[Page-level text extractions]
+ + + + +

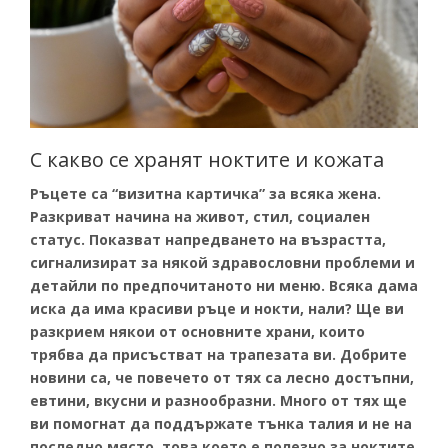
Пигменти
НОВИНИ
Материали за изграждане на нокти
КОНТАКТИ
Златните четки на Татяна Гюмишева
Инструменти
С какво се хранят ноктите и кожата
Ръцете са “визитна картичка” за всяка жена.
Пили
Разкриват начина на живот, стил, социален
статус. Показват напредването на възрастта,
Фрези
сигнализират за някой здравословни проблеми и
детайли по предпочитаното ни меню. Всяка дама
Консумативи
иска да има красиви ръце и нокти, нали? Ще ви
разкрием някои от основните храни, които
трябва да присъстват на трапезата ви. Добрите
новини са, че повечето от тях са лесно достъпни,
евтини, вкусни и разнообразни. Много от тях ще
ви помогнат да поддържате тънка талия и не на
последно място, това което е полезно за ноктите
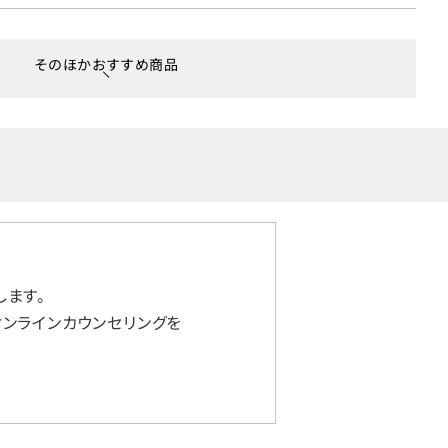
そのほかおすすめ商品
ます。
ンラインカウンセリングを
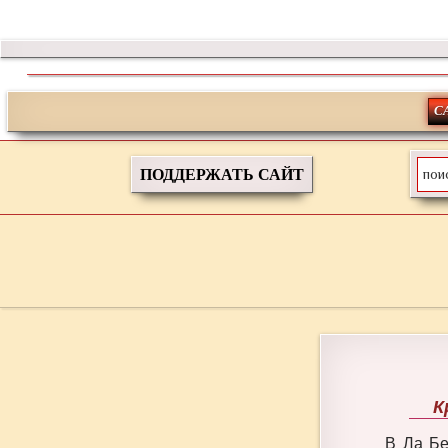
С
ПОДДЕРЖАТЬ САЙТ
К
В Ла Бе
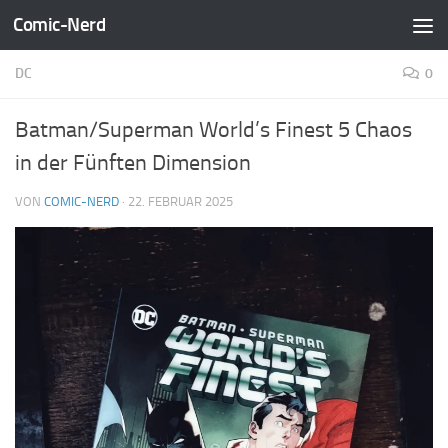
Comic-Nerd
Zum Inhalt springen
DC
0
Batman/Superman World’s Finest 5 Chaos
in der Fünften Dimension
VON
COMIC-NERD
·
22. FEBRUAR 2025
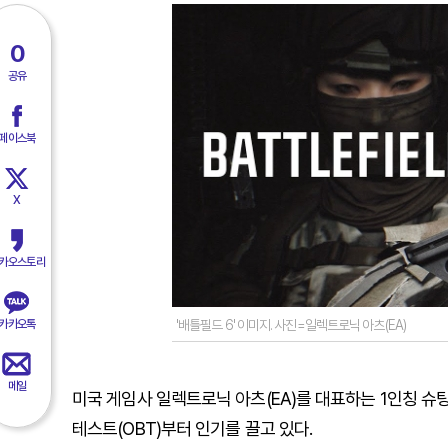
0
공유
페이스북
X
카오스토리
카카오톡
'배틀필드 6' 이미지. 사진=일렉트로닉 아츠(EA)
메일
미국 게임사 일렉트로닉 아츠(EA)를 대표하는 1인칭 슈팅(
테스트(OBT)부터 인기를 끌고 있다.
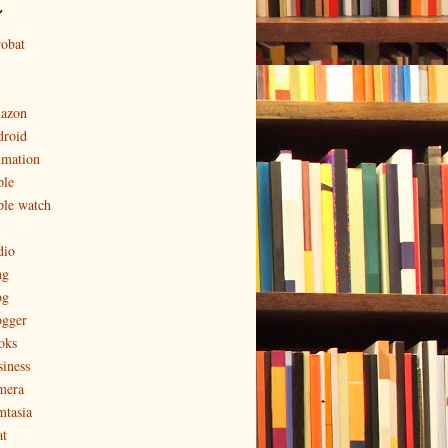
ル
robat
azon
droid
imation
ple
ple watch
dio
ng
og
ogger
oks
siness
mera
mtasia
at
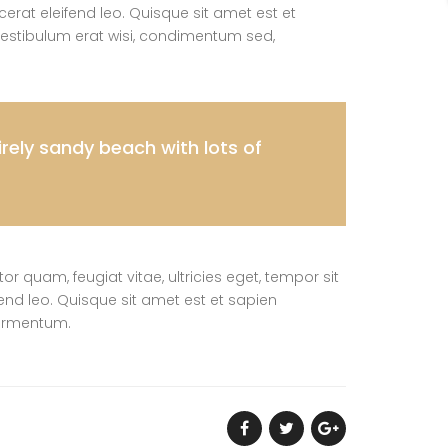
acerat eleifend leo. Quisque sit amet est et
estibulum erat wisi, condimentum sed,
rely sandy beach with lots of
 quam, feugiat vitae, ultricies eget, tempor sit
end leo. Quisque sit amet est et sapien
fermentum.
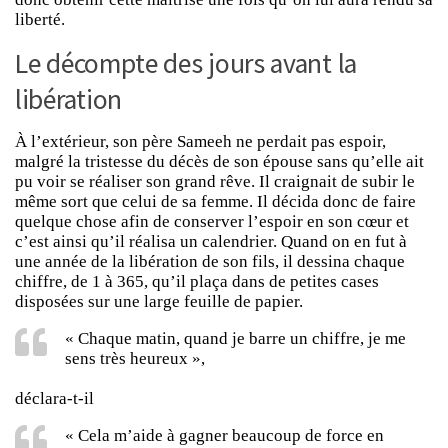
liberté.
Le décompte des jours avant la
libération
À l’extérieur, son père Sameeh ne perdait pas espoir,
malgré la tristesse du décès de son épouse sans qu’elle ait
pu voir se réaliser son grand rêve. Il craignait de subir le
même sort que celui de sa femme. Il décida donc de faire
quelque chose afin de conserver l’espoir en son cœur et
c’est ainsi qu’il réalisa un calendrier. Quand on en fut à
une année de la libération de son fils, il dessina chaque
chiffre, de 1 à 365, qu’il plaça dans de petites cases
disposées sur une large feuille de papier.
« Chaque matin, quand je barre un chiffre, je me
sens très heureux »,
déclara-t-il
« Cela m’aide à gagner beaucoup de force en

+ + + + +

Print the data again, word for word, without any pictures.

◆ Your solution:
Пигменти
НОВИНИ
Материали за изграждане на нокти
КОНТАКТИ
Златните четки на Татяна Гюмишева
Инструменти
С какво се хранят ноктите и кожата
Ръцете са “визитна картичка” за всяка жена.
Пили
Разкриват начина на живот, стил, социален
статус. Показват напредването на възрастта,
Фрези
сигнализират за някой здравословни проблеми и
детайли по предпочитаното ни меню. Всяка дама
Консумативи
иска да има красиви ръце и нокти, нали? Ще ви
разкрием някои от основните храни, които
трябва да присъстват на трапезата ви. Добрите
новини са, че повечето от тях са лесно достъпни,
евтини, вкусни и разнообразни. Много от тях ще
ви помогнат да поддържате тънка талия и не на
последно място, това което е полезно за ноктите
そのほかおすすめ商品
ます。
ンラインカウンセリングを
С
ПОДДЕРЖАТЬ САЙТ
К
В Ла Бе
Comic-Nerd
Zum Inhalt springen
DC
0
Batman/Superman World’s Finest 5 Chaos
in der Fünften Dimension
VON
COMIC-NERD
·
22. FEBRUAR 2025
0
공유
페이스북
X
카오스토리
카카오톡
'배틀필드 6' 이미지. 사진=일렉트로닉 아츠(EA)
메일
미국 게임사 일렉트로닉 아츠(EA)를 대표하는 1인칭 슈팅(
테스트(OBT)부터 인기를 끌고 있다.
ル
robat
azon
droid
imation
ple
ple watch
dio
ng
og
ogger
oks
siness
mera
mtasia
at
acerat eleifend leo. Quisque sit amet est et
estibulum erat wisi, condimentum sed,
rely sandy beach with lots of
 quam, feugiat vitae, ultricies eget, tempor sit
end leo. Quisque sit amet est et sapien
fermentum.
liberté.
Le décompte des jours avant la
libération
À l’extérieur, son père Sameeh ne perdait pas espoir,
malgré la tristesse du décès de son épouse sans qu’elle ait
pu voir se réaliser son grand rêve. Il craignait de subir le
même sort que celui de sa femme. Il décida donc de faire
quelque chose afin de conserver l’espoir en son cœur et
c’est ainsi qu’il réalisa un calendrier. Quand on en fut à
une année de la libération de son fils, il dessina chaque
chiffre, de 1 à 365, qu’il plaça dans de petites cases
disposées sur une large feuille de papier.
« Chaque matin, quand je barre un chiffre, je me
sens très heureux »,
déclara-t-il
« Cela m’aide à gagner beaucoup de force en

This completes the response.